Document extract →
Thursday, September 24, 2009

"Story of a Writer - Part Twenty-Seven"

I haven’t done one of these in a while. At least, not formally. I mean, when you think about it, every story I tell is the story of a writer. I’m the writer. And I’m telling the story. What else could it be?

But the “Story of a Writer” oeuvre was constructed to focus on my career. I’ve felt reluctant to hurry too quickly down that road, which I estimate is close to eighty per cent completed, because if I complete chronicling my career, readers who were drawn here only because of that aspect of my blog will go away, and I’ll end up with fewer readers, and fewer readers is not what I’m shooting for.

There’s also, well, what I wrote yesterday about specialization. (This point is particularly petty and spiteful.) It rankles me that only my pronouncements on writing are perceived to have value. It makes me want to withhold my wisdom in that area until the world surrenders and says,

“Okay, Earl. We’ll listen to you about everything.”

Yeah, well that’s really mature.

Who said I was mature? You want “mature”, read Paul Krugman.

All right. Enough.

I was working at Paramount, on what ultimately became two consecutive two-year development deals. My primary responsibility was to come up with ideas for new half-hour comedy series. During that period of employment, I also participated in two on-the-air television series, Lateline, co-created (with John Markus) and starring now Senator Al Franken, and Kristin, starring Broadway musical icon, and recent Emmy winner, Kristin Chenoweth. (As a favor to the studio, I additionally served as a one-day-a-week consultant on a Paramount comedy called Goode Behavior, starring Sherman Hemsley, an assignment which I’ll quarantine from the shows I cared about by enclosing it in brackets.)

Like the songs I’ve made up – and I’ve made up less than a handful – series ideas come to me when they come to me. I can’t force them to materialize. There is, however, a structuring external schedule involved. When I was working, there were two “pitching” periods per year, times when you could “pitch” your series ideas to the networks. If successful, these “pitches” would evolve into series debuting in the fall, or as mid-season replacement series.

The rest of the time, writers with development deals either pitched in as consultants in on series the studio currently had on the air, or they took extended naps until the next pitching period. I specialized in the latter. I believe the studio was aware of my marathon snoozes and didn’t care that much, my evidence being that, every year, they’d send me a blanket as a Christmas present.

Given data →
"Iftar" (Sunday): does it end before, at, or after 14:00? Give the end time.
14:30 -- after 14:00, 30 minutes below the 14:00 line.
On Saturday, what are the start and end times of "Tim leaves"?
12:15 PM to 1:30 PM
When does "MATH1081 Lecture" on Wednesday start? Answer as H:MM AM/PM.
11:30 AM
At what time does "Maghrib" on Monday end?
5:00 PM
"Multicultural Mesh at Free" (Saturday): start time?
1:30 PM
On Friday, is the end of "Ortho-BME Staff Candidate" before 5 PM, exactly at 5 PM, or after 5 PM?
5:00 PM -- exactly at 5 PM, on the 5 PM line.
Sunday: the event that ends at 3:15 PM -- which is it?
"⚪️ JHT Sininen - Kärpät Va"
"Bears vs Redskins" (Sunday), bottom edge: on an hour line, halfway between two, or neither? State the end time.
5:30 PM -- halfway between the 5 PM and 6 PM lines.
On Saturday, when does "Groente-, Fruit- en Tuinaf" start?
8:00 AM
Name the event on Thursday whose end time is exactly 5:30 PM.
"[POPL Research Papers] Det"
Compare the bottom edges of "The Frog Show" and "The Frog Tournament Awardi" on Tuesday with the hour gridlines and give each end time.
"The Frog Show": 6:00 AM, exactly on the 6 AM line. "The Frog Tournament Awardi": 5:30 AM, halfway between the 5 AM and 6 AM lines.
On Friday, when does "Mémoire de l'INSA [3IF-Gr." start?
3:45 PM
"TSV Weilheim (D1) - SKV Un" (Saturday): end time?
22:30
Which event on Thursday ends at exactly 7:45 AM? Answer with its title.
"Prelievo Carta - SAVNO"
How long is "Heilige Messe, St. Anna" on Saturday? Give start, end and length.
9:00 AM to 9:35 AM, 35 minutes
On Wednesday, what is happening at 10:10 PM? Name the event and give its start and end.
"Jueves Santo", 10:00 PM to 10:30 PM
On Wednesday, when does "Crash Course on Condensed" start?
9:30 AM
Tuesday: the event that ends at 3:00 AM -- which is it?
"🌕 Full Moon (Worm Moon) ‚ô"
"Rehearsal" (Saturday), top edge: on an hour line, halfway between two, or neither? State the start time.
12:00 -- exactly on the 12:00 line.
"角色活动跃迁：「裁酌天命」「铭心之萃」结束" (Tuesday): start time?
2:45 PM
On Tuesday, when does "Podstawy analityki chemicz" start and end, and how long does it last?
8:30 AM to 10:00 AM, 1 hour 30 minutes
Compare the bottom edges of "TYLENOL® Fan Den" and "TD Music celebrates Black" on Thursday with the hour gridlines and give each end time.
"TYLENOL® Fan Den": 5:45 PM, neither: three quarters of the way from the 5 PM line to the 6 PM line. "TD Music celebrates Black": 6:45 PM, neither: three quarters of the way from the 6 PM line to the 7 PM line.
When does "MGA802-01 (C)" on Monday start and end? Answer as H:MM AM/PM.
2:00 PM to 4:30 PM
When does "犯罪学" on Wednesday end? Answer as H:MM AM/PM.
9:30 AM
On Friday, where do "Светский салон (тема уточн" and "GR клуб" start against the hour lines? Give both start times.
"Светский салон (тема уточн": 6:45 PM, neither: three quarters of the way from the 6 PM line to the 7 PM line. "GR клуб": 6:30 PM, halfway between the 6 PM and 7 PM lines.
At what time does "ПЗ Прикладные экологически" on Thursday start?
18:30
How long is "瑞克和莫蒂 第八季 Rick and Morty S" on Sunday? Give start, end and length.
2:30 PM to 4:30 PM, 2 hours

Set tasks →
1. In the blog post, what did the studio send the writer as a Christmas present every year?
2. Reproduce the blog post from "There’s also, well, what" to "All right. Enough.".

Full solutions →
1. A blanket.

2.
There’s also, well, what I wrote yesterday about specialization. (This point is particularly petty and spiteful.) It rankles me that only my pronouncements on writing are perceived to have value. It makes me want to withhold my wisdom in that area until the world surrenders and says,

“Okay, Earl. We’ll listen to you about everything.”

Yeah, well that’s really mature.

Who said I was mature? You want “mature”, read Paul Krugman.

All right. Enough.